→ GIVEN PROBLEM
Reproduce every line of the material below, keeping each word, number, and punctuation mark unchanged.

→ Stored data

=====

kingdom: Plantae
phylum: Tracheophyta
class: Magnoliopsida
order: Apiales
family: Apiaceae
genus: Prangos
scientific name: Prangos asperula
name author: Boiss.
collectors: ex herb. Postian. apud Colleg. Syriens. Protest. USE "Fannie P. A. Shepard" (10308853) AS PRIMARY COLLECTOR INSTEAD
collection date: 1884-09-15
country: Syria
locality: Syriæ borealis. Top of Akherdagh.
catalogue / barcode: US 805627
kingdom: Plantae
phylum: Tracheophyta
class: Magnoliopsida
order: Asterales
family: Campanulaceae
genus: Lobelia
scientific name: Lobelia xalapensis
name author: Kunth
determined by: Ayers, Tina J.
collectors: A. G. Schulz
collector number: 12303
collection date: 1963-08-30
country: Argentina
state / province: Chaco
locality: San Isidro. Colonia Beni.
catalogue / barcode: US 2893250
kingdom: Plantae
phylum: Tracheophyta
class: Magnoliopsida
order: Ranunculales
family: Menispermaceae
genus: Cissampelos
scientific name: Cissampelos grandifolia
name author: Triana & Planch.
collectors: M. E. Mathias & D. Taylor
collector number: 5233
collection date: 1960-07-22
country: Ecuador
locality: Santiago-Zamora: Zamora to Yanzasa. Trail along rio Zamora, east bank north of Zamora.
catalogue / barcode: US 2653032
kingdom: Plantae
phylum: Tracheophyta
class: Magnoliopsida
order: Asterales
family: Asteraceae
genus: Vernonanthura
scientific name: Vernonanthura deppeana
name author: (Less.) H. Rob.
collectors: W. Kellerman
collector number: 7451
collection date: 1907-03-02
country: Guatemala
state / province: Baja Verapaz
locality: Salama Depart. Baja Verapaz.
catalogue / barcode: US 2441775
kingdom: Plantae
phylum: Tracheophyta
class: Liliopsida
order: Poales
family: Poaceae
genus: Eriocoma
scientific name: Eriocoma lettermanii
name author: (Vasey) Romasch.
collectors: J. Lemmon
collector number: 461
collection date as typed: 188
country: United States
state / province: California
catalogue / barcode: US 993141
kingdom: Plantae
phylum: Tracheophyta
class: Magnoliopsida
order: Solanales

=====

→ TASK ANSWER
kingdom: Plantae
phylum: Tracheophyta
class: Magnoliopsida
order: Apiales
family: Apiaceae
genus: Prangos
scientific name: Prangos asperula
name author: Boiss.
collectors: ex herb. Postian. apud Colleg. Syriens. Protest. USE "Fannie P. A. Shepard" (10308853) AS PRIMARY COLLECTOR INSTEAD
collection date: 1884-09-15
country: Syria
locality: Syriæ borealis. Top of Akherdagh.
catalogue / barcode: US 805627
kingdom: Plantae
phylum: Tracheophyta
class: Magnoliopsida
order: Asterales
family: Campanulaceae
genus: Lobelia
scientific name: Lobelia xalapensis
name author: Kunth
determined by: Ayers, Tina J.
collectors: A. G. Schulz
collector number: 12303
collection date: 1963-08-30
country: Argentina
state / province: Chaco
locality: San Isidro. Colonia Beni.
catalogue / barcode: US 2893250
kingdom: Plantae
phylum: Tracheophyta
class: Magnoliopsida
order: Ranunculales
family: Menispermaceae
genus: Cissampelos
scientific name: Cissampelos grandifolia
name author: Triana & Planch.
collectors: M. E. Mathias & D. Taylor
collector number: 5233
collection date: 1960-07-22
country: Ecuador
locality: Santiago-Zamora: Zamora to Yanzasa. Trail along rio Zamora, east bank north of Zamora.
catalogue / barcode: US 2653032
kingdom: Plantae
phylum: Tracheophyta
class: Magnoliopsida
order: Asterales
family: Asteraceae
genus: Vernonanthura
scientific name: Vernonanthura deppeana
name author: (Less.) H. Rob.
collectors: W. Kellerman
collector number: 7451
collection date: 1907-03-02
country: Guatemala
state / province: Baja Verapaz
locality: Salama Depart. Baja Verapaz.
catalogue / barcode: US 2441775
kingdom: Plantae
phylum: Tracheophyta
class: Liliopsida
order: Poales
family: Poaceae
genus: Eriocoma
scientific name: Eriocoma lettermanii
name author: (Vasey) Romasch.
collectors: J. Lemmon
collector number: 461
collection date as typed: 188
country: United States
state / province: California
catalogue / barcode: US 993141
kingdom: Plantae
phylum: Tracheophyta
class: Magnoliopsida
order: Solanales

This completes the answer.